Final answer:
In auditing, confirming with an outside agent helps to gather evidence for assertions like Existence, Rights and obligations, and Completeness of investment securities. Corporate governance entities like the board of directors and auditing firms oversee financial transparency. Complete and accurate financial information is vital for investors like bondholders and shareholders.
Step-by-step explanation:
When an auditor is confirming with an outside agent, such as a financial institution, that the agent is holding investment securities in the client's name, they are most likely gathering evidence to support several financial statement assertions. These assertions typically include Existence, regarding whether the securities actually exist at the reporting date; Rights and obligations, pertaining to the client's legal rights to the securities; and Completeness, ensuring that all securities that should be included in the financial statements are appropriately recorded.

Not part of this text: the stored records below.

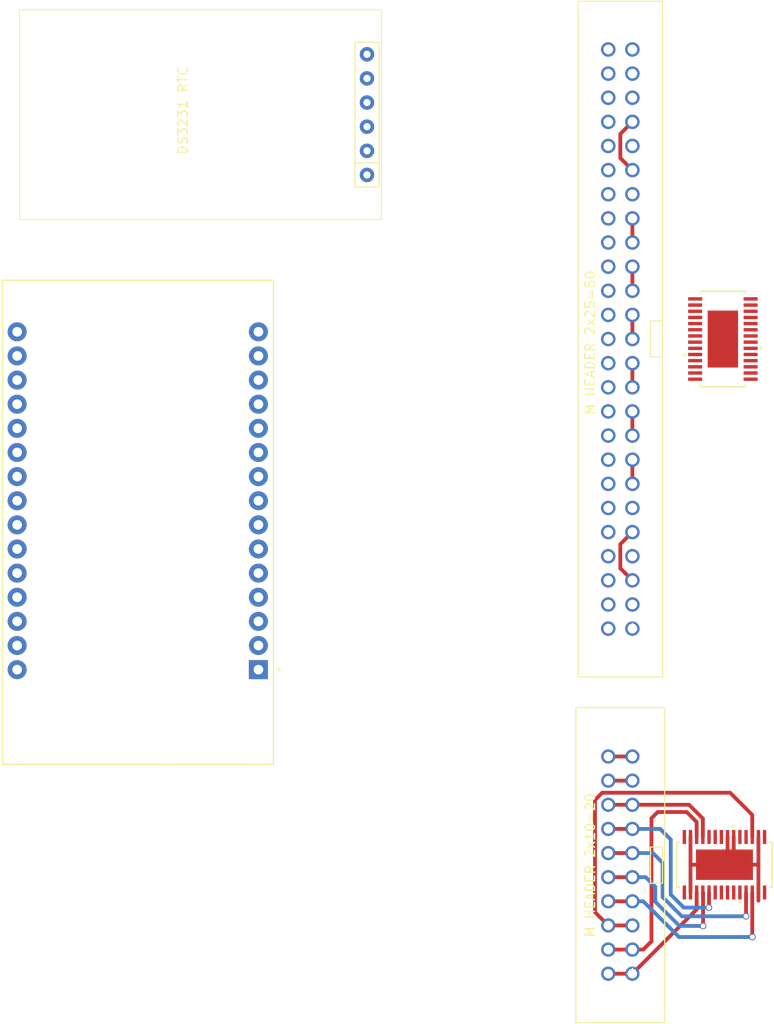
<source format=kicad_pcb>
(kicad_pcb (version 20221018) (generator pcbnew)

  (general
    (thickness 1.6)
  )

  (paper "A4")
  (layers
    (0 "F.Cu" signal)
    (31 "B.Cu" signal)
    (32 "B.Adhes" user "B.Adhesive")
    (33 "F.Adhes" user "F.Adhesive")
    (34 "B.Paste" user)
    (35 "F.Paste" user)
    (36 "B.SilkS" user "B.Silkscreen")
    (37 "F.SilkS" user "F.Silkscreen")
    (38 "B.Mask" user)
    (39 "F.Mask" user)
    (40 "Dwgs.User" user "User.Drawings")
    (41 "Cmts.User" user "User.Comments")
    (42 "Eco1.User" user "User.Eco1")
    (43 "Eco2.User" user "User.Eco2")
    (44 "Edge.Cuts" user)
    (45 "Margin" user)
    (46 "B.CrtYd" user "B.Courtyard")
    (47 "F.CrtYd" user "F.Courtyard")
    (48 "B.Fab" user)
    (49 "F.Fab" user)
    (50 "User.1" user)
    (51 "User.2" user)
    (52 "User.3" user)
    (53 "User.4" user)
    (54 "User.5" user)
    (55 "User.6" user)
    (56 "User.7" user)
    (57 "User.8" user)
    (58 "User.9" user)
  )

  (setup
    (stackup
      (layer "F.SilkS" (type "Top Silk Screen"))
      (layer "F.Paste" (type "Top Solder Paste"))
      (layer "F.Mask" (type "Top Solder Mask") (thickness 0.01))
      (layer "F.Cu" (type "copper") (thickness 0.035))
      (layer "dielectric 1" (type "core") (thickness 1.51) (material "FR4") (epsilon_r 4.5) (loss_tangent 0.02))
      (layer "B.Cu" (type "copper") (thickness 0.035))
      (layer "B.Mask" (type "Bottom Solder Mask") (thickness 0.01))
      (layer "B.Paste" (type "Bottom Solder Paste"))
      (layer "B.SilkS" (type "Bottom Silk Screen"))
      (copper_finish "None")
      (dielectric_constraints no)
    )
    (pad_to_mask_clearance 0)
    (grid_origin 105.9434 120.396)
    (pcbplotparams
      (layerselection 0x00010fc_ffffffff)
      (plot_on_all_layers_selection 0x0000000_00000000)
      (disableapertmacros false)
      (usegerberextensions true)
      (usegerberattributes true)
      (usegerberadvancedattributes false)
      (creategerberjobfile false)
      (dashed_line_dash_ratio 12.000000)
      (dashed_line_gap_ratio 3.000000)
      (svgprecision 4)
      (plotframeref false)
      (viasonmask false)
      (mode 1)
      (useauxorigin false)
      (hpglpennumber 1)
      (hpglpenspeed 20)
      (hpglpendiameter 15.000000)
      (dxfpolygonmode true)
      (dxfimperialunits true)
      (dxfusepcbnewfont true)
      (psnegative false)
      (psa4output false)
      (plotreference true)
      (plotvalue false)
      (plotinvisibletext false)
      (sketchpadsonfab false)
      (subtractmaskfromsilk true)
      (outputformat 1)
      (mirror false)
      (drillshape 0)
      (scaleselection 1)
      (outputdirectory "C:/Users/Tyler/Desktop/luminator/MPQ6628 Adapter board/")
    )
  )

  (net 0 "")

  (footprint "Luminator:M HEADER 2x10=20 2.54mm" (layer "F.Cu") (at 101.854 131.318 90))

  (footprint "Luminator:TSSOP-28EP_MPQ6628_MNP" (layer "F.Cu") (at 111.379 64.516))

  (footprint "Luminator:DS3231 RTC" (layer "F.Cu") (at 73.914 40.894 90))

  (footprint "Luminator:M HEADER 2x25=50 2.54mm" (layer "F.Cu") (at 101.854 94.996 90))

  (footprint "Luminator:MODULE_ESP32_DEVKIT_V1" (layer "F.Cu") (at 50.292 83.799))

  (footprint "Luminator:TSSOP-28EP_MPQ6628_MNP" (layer "F.Cu") (at 111.547001 119.846999 90))

  (gr_text "*" (at 101.854 131.318) (layer "F.SilkS") (tstamp 178807e7-d3ca-4dd4-849c-43f268a70e63)
    (effects (font (size 1 1) (thickness 0.15)))
  )
  (gr_text "*" (at 101.854 94.996) (layer "F.SilkS") (tstamp 7c4c9f46-55b6-49cc-9f7b-dce01162439b)
    (effects (font (size 1 1) (thickness 0.15)))
  )
  (gr_text "*" (at 101.854 94.996) (layer "F.Fab") (tstamp 0d33d04c-0574-4fd7-93cc-0cc390aac4d6)
    (effects (font (size 1 1) (thickness 0.15)))
  )
  (gr_text "*" (at 101.854 131.318) (layer "F.Fab") (tstamp 1c99f3ae-c42d-41cf-b2a4-0e420372de8e)
    (effects (font (size 1 1) (thickness 0.15)))
  )

  (segment (start 115.122 119.846999) (end 115.122 122.767999) (width 0.4) (layer "F.Cu") (net 0) (tstamp 005607b7-e0b2-4200-88c7-2127d79b7cc1))
  (segment (start 99.314 126.238) (end 101.854 126.238) (width 0.4) (layer "F.Cu") (net 0) (tstamp 0b25ec80-2979-4249-95d1-1d42c394ec52))
  (segment (start 101.854 89.916) (end 100.584 88.646) (width 0.4) (layer "F.Cu") (net 0) (tstamp 104222b8-a2a1-4531-b36b-7c177c50623a))
  (segment (start 107.972002 119.846999) (end 107.972002 116.925999) (width 0.4) (layer "F.Cu") (net 0) (tstamp 15aedeee-5ea3-40fb-9c05-1a548edc6529))
  (segment (start 113.822 125.2682) (end 113.8174 125.2728) (width 0.4) (layer "F.Cu") (net 0) (tstamp 16df227f-79f1-461e-abd0-bf027f1c816c))
  (segment (start 109.272002 116.925999) (end 109.272002 114.987002) (width 0.4) (layer "F.Cu") (net 0) (tstamp 1b0fea81-5a2e-4bae-9759-3c45217b440b))
  (segment (start 109.2962 126.2888) (end 109.2962 122.792197) (width 0.4) (layer "F.Cu") (net 0) (tstamp 1c27378d-637e-4524-a485-a0bd2b3ac23b))
  (segment (start 101.854 54.356) (end 101.854 51.816) (width 0.4) (layer "F.Cu") (net 0) (tstamp 20d02f64-c842-4d6f-b8bb-e8db257a0196))
  (segment (start 98.679 112.268) (end 97.917 113.03) (width 0.4) (layer "F.Cu") (net 0) (tstamp 30db7555-61dd-4bb9-a3b7-b91ab6927af0))
  (segment (start 99.314 110.998) (end 101.854 110.998) (width 0.4) (layer "F.Cu") (net 0) (tstamp 379b97ce-4dea-4f36-83ca-660ba6db9b5e))
  (segment (start 101.854 72.136) (end 101.854 74.676) (width 0.4) (layer "F.Cu") (net 0) (tstamp 37c87f1b-8e43-4800-98fb-454ec34a4edd))
  (segment (start 101.854 123.698) (end 99.314 123.698) (width 0.4) (layer "F.Cu") (net 0) (tstamp 391f5bab-fa7e-437f-bed7-1b88e2354e2b))
  (segment (start 99.314 116.078) (end 101.854 116.078) (width 0.4) (layer "F.Cu") (net 0) (tstamp 3fe01518-faca-4eaa-b0a0-daeaaed2cfca))
  (segment (start 115.122 116.925999) (end 115.122 119.846999) (width 0.4) (layer "F.Cu") (net 0) (tstamp 40c22fe2-68c4-44e3-bd91-b256ad1d54d1))
  (segment (start 101.854 56.896) (end 101.854 59.436) (width 0.4) (layer "F.Cu") (net 0) (tstamp 419fe63c-038e-4a9b-ad53-19fe5f9b5d90))
  (segment (start 108.622001 124.549999) (end 108.622001 122.767999) (width 0.4) (layer "F.Cu") (net 0) (tstamp 43c04994-ef73-483a-abdd-f2ba8f672ba4))
  (segment (start 101.854 41.656) (end 100.584 42.926) (width 0.4) (layer "F.Cu") (net 0) (tstamp 4b5e3b0b-4641-499b-b3fa-5ff0f4868cba))
  (segment (start 101.854 113.538) (end 99.314 113.538) (width 0.4) (layer "F.Cu") (net 0) (tstamp 50bce747-ad5f-4689-ab41-0226c5a19c16))
  (segment (start 112.141 112.268) (end 98.679 112.268) (width 0.4) (layer "F.Cu") (net 0) (tstamp 514be3b1-efe3-4185-b892-906c17b226cb))
  (segment (start 103.8606 127.9144) (end 102.997 128.778) (width 0.4) (layer "F.Cu") (net 0) (tstamp 5339a340-3030-42f7-bb9b-1107e83aea5f))
  (segment (start 101.854 61.976) (end 101.854 64.516) (width 0.4) (layer "F.Cu") (net 0) (tstamp 545bc107-1426-49b9-86d8-cba3d445fddb))
  (segment (start 111.872002 116.925999) (end 111.872002 119.521998) (width 0.4) (layer "F.Cu") (net 0) (tstamp 5bc88ef3-e934-4ac9-8952-06935323aa0a))
  (segment (start 114.472001 114.599001) (end 112.141 112.268) (width 0.4) (layer "F.Cu") (net 0) (tstamp 5c6b1121-e792-4f68-a65b-331b64c85826))
  (segment (start 101.854 131.318) (end 108.622001 124.549999) (width 0.4) (layer "F.Cu") (net 0) (tstamp 5d279d68-e35a-402e-b89a-86c7fa7fa66f))
  (segment (start 101.854 77.216) (end 101.854 79.756) (width 0.4) (layer "F.Cu") (net 0) (tstamp 67db7ea2-1218-4ce3-a679-2cfc201c1fef))
  (segment (start 99.314 121.158) (end 101.854 121.158) (width 0.4) (layer "F.Cu") (net 0) (tstamp 6b6939d9-ccd0-4d91-85f5-07a201d07119))
  (segment (start 101.854 128.778) (end 99.314 128.778) (width 0.4) (layer "F.Cu") (net 0) (tstamp 71ee3670-334e-4994-ab8b-08f60085891e))
  (segment (start 113.822 122.767999) (end 113.822 125.2682) (width 0.4) (layer "F.Cu") (net 0) (tstamp 71f83ce4-86dc-4921-82fd-105c6743c754))
  (segment (start 100.584 45.466) (end 101.854 46.736) (width 0.4) (layer "F.Cu") (net 0) (tstamp 7c2cd0f3-9ccc-4325-bd83-e0e62408d430))
  (segment (start 114.471999 127.451399) (end 114.4778 127.4572) (width 0.4) (layer "F.Cu") (net 0) (tstamp 8685045b-c84f-4b02-9423-25f005cd7e4c))
  (segment (start 115.122 122.767999) (end 115.122 123.631) (width 0.4) (layer "F.Cu") (net 0) (tstamp 8bd9c369-542d-4216-a667-40379202a809))
  (segment (start 114.471999 122.767999) (end 114.471999 127.451399) (width 0.4) (layer "F.Cu") (net 0) (tstamp 972491cf-4cfc-4b0e-8cac-cb70a8ce4a8f))
  (segment (start 97.917 113.03) (end 97.917 124.841) (width 0.4) (layer "F.Cu") (net 0) (tstamp 98c4ffe5-8c46-44e6-a374-54e468cee9f4))
  (segment (start 101.854 67.056) (end 101.854 69.596) (width 0.4) (layer "F.Cu") (net 0) (tstamp 9f1a3c0b-8099-442d-8c4d-827245bbd8ef))
  (segment (start 115.122 119.846999) (end 111.547001 119.846999) (width 0.4) (layer "F.Cu") (net 0) (tstamp a6e9f18f-9a0b-47b3-a20f-d822e512568a))
  (segment (start 109.922 124.3422) (end 109.9058 124.3584) (width 0.4) (layer "F.Cu") (net 0) (tstamp abc5be12-cdea-472b-bec2-ba57dd3d918b))
  (segment (start 109.2962 122.792197) (end 109.272002 122.767999) (width 0.4) (layer "F.Cu") (net 0) (tstamp ae6098f4-f132-442e-b767-b247074c0917))
  (segment (start 108.622001 116.925999) (end 108.622001 115.353001) (width 0.4) (layer "F.Cu") (net 0) (tstamp b8620a08-79e1-4c76-903d-0fa66cd86d49))
  (segment (start 100.584 42.926) (end 100.584 45.466) (width 0.4) (layer "F.Cu") (net 0) (tstamp bddeeca7-04e8-4f35-858c-2826aec6fc22))
  (segment (start 103.8606 114.9604) (end 103.8606 127.9144) (width 0.4) (layer "F.Cu") (net 0) (tstamp c3c7c048-113a-4fcf-831b-4dc47baf2b1a))
  (segment (start 109.922 122.767999) (end 109.922 124.3422) (width 0.4) (layer "F.Cu") (net 0) (tstamp c3cf07c9-cd0d-42c4-bf00-8cb907cc730b))
  (segment (start 101.854 108.458) (end 99.314 108.458) (width 0.4) (layer "F.Cu") (net 0) (tstamp cadc6264-1ac9-4fa9-a0d7-b95867eea22d))
  (segment (start 107.569 114.3) (end 104.521 114.3) (width 0.4) (layer "F.Cu") (net 0) (tstamp d21d0636-683b-4087-9400-a21ce644cd1d))
  (segment (start 112.522 118.872) (end 111.547001 119.846999) (width 0.4) (layer "F.Cu") (net 0) (tstamp d3104b77-b52d-4f66-8774-d7c87186de93))
  (segment (start 100.584 86.106) (end 101.854 84.836) (width 0.4) (layer "F.Cu") (net 0) (tstamp d381a0b8-b126-42dd-91c1-5d21d156ff94))
  (segment (start 102.997 128.778) (end 101.854 128.778) (width 0.4) (layer "F.Cu") (net 0) (tstamp d454eb1d-b5ff-4182-b43b-dd724cc8b50a))
  (segment (start 109.272002 114.987002) (end 107.823 113.538) (width 0.4) (layer "F.Cu") (net 0) (tstamp d8242984-48a0-441c-b051-2c938b90b96a))
  (segment (start 104.521 114.3) (end 103.8606 114.9604) (width 0.4) (layer "F.Cu") (net 0) (tstamp d9e0563a-73fb-4bd7-9795-14662a5cad4f))
  (segment (start 111.872002 119.521998) (end 111.547001 119.846999) (width 0.4) (layer "F.Cu") (net 0) (tstamp de91da13-1a2f-40ad-9ffe-65f3785d5994))
  (segment (start 101.854 131.318) (end 99.314 131.318) (width 0.4) (layer "F.Cu") (net 0) (tstamp deabc938-cbcd-43c7-931c-5b3b50673eee))
  (segment (start 100.584 88.646) (end 100.584 86.106) (width 0.4) (layer "F.Cu") (net 0) (tstamp e05ba59a-0e9e-4002-94e5-32664775cf3f))
  (segment (start 101.854 118.618) (end 99.314 118.618) (width 0.4) (layer "F.Cu") (net 0) (tstamp e574d661-cd12-4c98-b81f-6ef06a2a8732))
  (segment (start 97.917 124.841) (end 99.314 126.238) (width 0.4) (layer "F.Cu") (net 0) (tstamp e9e713bb-1a27-4c37-bc6f-dd81e7813e38))
  (segment (start 112.522 116.925999) (end 112.522 118.872) (width 0.4) (layer "F.Cu") (net 0) (tstamp eae06d07-b5c3-43e3-b99d-5ede15f1c246))
  (segment (start 107.823 113.538) (end 101.854 113.538) (width 0.4) (layer "F.Cu") (net 0) (tstamp ecc68fb8-2c4d-4a32-8575-4d9f099b99a2))
  (segment (start 107.972002 119.846999) (end 111.547001 119.846999) (width 0.4) (layer "F.Cu") (net 0) (tstamp f0110749-8f99-46d9-b2f5-5d996beec1ed))
  (segment (start 114.472001 116.925999) (end 114.472001 114.599001) (width 0.4) (layer "F.Cu") (net 0) (tstamp f0bd3402-ddc5-4371-bf17-5fe40942a10a))
  (segment (start 108.622001 115.353001) (end 107.569 114.3) (width 0.4) (layer "F.Cu") (net 0) (tstamp fbcc81d8-1510-47c5-bf37-353ee925a110))
  (segment (start 107.972002 122.767999) (end 107.972002 119.846999) (width 0.4) (layer "F.Cu") (net 0) (tstamp fcd2dff7-4665-4c0f-8383-49a0c3b8148f))
  (via (at 109.9058 124.3584) (size 0.7) (drill 0.5) (layers "F.Cu" "B.Cu") (net 0) (tstamp 787362de-4319-4aa4-9b20-3ee9c0fd8c9b))
  (via (at 109.2962 126.2888) (size 0.7) (drill 0.5) (layers "F.Cu" "B.Cu") (net 0) (tstamp 84f29c34-1c8d-4c98-98d1-5c5114c9e685))
  (via (at 114.4778 127.4572) (size 0.7) (drill 0.5) (layers "F.Cu" "B.Cu") (net 0) (tstamp a08895bd-09cf-43e1-8d1f-e9fbb604ef08))
  (via (at 113.8174 125.2728) (size 0.7) (drill 0.5) (layers "F.Cu" "B.Cu") (net 0) (tstamp c5d6a4a5-080e-42da-9b29-4fef570f88bf))
  (segment (start 109.9058 124.3584) (end 107.2642 124.3584) (width 0.4) (layer "B.Cu") (net 0) (tstamp 533b82e2-f38d-460f-883b-65bc5c32699d))
  (segment (start 107.2642 124.3584) (end 105.8926 122.9868) (width 0.4) (layer "B.Cu") (net 0) (tstamp 583cefb8-e5fe-42bb-bda1-b5703903062d))
  (segment (start 104.013 118.618) (end 101.854 118.618) (width 0.4) (layer "B.Cu") (net 0) (tstamp 5d89d6c5-11cf-4d74-9954-f8d34c468588))
  (segment (start 105.029 123.2408) (end 105.029 119.634) (width 0.4) (layer "B.Cu") (net 0) (tstamp 7f7f03a0-d799-4cb4-b0ad-0fbcb6745a87))
  (segment (start 106.7562 127.4572) (end 102.997 123.698) (width 0.4) (layer "B.Cu") (net 0) (tstamp 8066e0d6-edbc-4b01-832f-1799d3174d71))
  (segment (start 107.061 125.2728) (end 105.029 123.2408) (width 0.4) (layer "B.Cu") (net 0) (tstamp 84cc4eda-01b3-488f-93aa-18ae53e4ebda))
  (segment (start 105.029 119.634) (end 104.013 118.618) (width 0.4) (layer "B.Cu") (net 0) (tstamp 8768ad6a-5439-4393-a0f8-79cf0fb0f36d))
  (segment (start 105.8926 117.1956) (end 104.775 116.078) (width 0.4) (layer "B.Cu") (net 0) (tstamp 8847a9b7-fe95-4387-92d4-43e1fcb24520))
  (segment (start 103.251 121.158) (end 101.854 121.158) (width 0.4) (layer "B.Cu") (net 0) (tstamp 8a3d52ce-ede2-4c29-ad86-7b59453378ce))
  (segment (start 104.775 116.078) (end 101.854 116.078) (width 0.4) (layer "B.Cu") (net 0) (tstamp 8b2f467f-b026-43c1-9d9f-5d637d3600a8))
  (segment (start 104.267 123.7488) (end 104.267 122.174) (width 0.4) (layer "B.Cu") (net 0) (tstamp a28ac676-3603-40bc-ad49-d262b87bf3e9))
  (segment (start 113.8174 125.2728) (end 107.061 125.2728) (width 0.4) (layer "B.Cu") (net 0) (tstamp b042a378-07e6-49c3-a9dd-61d5778a0066))
  (segment (start 102.997 123.698) (end 101.854 123.698) (width 0.4) (layer "B.Cu") (net 0) (tstamp b2a72ade-8ae5-4e48-b7a3-d31ef7a536d9))
  (segment (start 114.4778 127.4572) (end 106.7562 127.4572) (width 0.4) (layer "B.Cu") (net 0) (tstamp cd5c3fe0-5b72-4997-a324-2d4285c36f56))
  (segment (start 106.807 126.2888) (end 104.267 123.7488) (width 0.4) (layer "B.Cu") (net 0) (tstamp e3b06da6-25da-4260-b950-286385b95234))
  (segment (start 109.2962 126.2888) (end 106.807 126.2888) (width 0.4) (layer "B.Cu") (net 0) (tstamp f4de7bf8-0ea9-43f9-8e73-be6f6db92321))
  (segment (start 105.8926 122.9868) (end 105.8926 117.1956) (width 0.4) (layer "B.Cu") (net 0) (tstamp fc59b19d-d344-478c-b714-6005720c26ea))
  (segment (start 104.267 122.174) (end 103.251 121.158) (width 0.4) (layer "B.Cu") (net 0) (tstamp fd77a30a-6fb7-40e0-ae5f-b52c6a253afc))

)

</source>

Corporate governance plays a crucial role in ensuring that the management's financial statements are transparent and accurate. The board of directors, the auditing firm, and outside investors all contribute to scrutinizing the company's financial records. Despite these mechanisms, cases such as Lehman Brothers demonstrate that corporate governance can sometimes fail, leading to misinformation regarding a firm's operations.
As a company becomes established and its information about products, revenues, costs, and profits becomes widely available, outside investors who do not know the managers personally, like bondholders and shareholders, are often more willing to invest. This transition underscores the importance of reliable and complete financial information for investment decisions.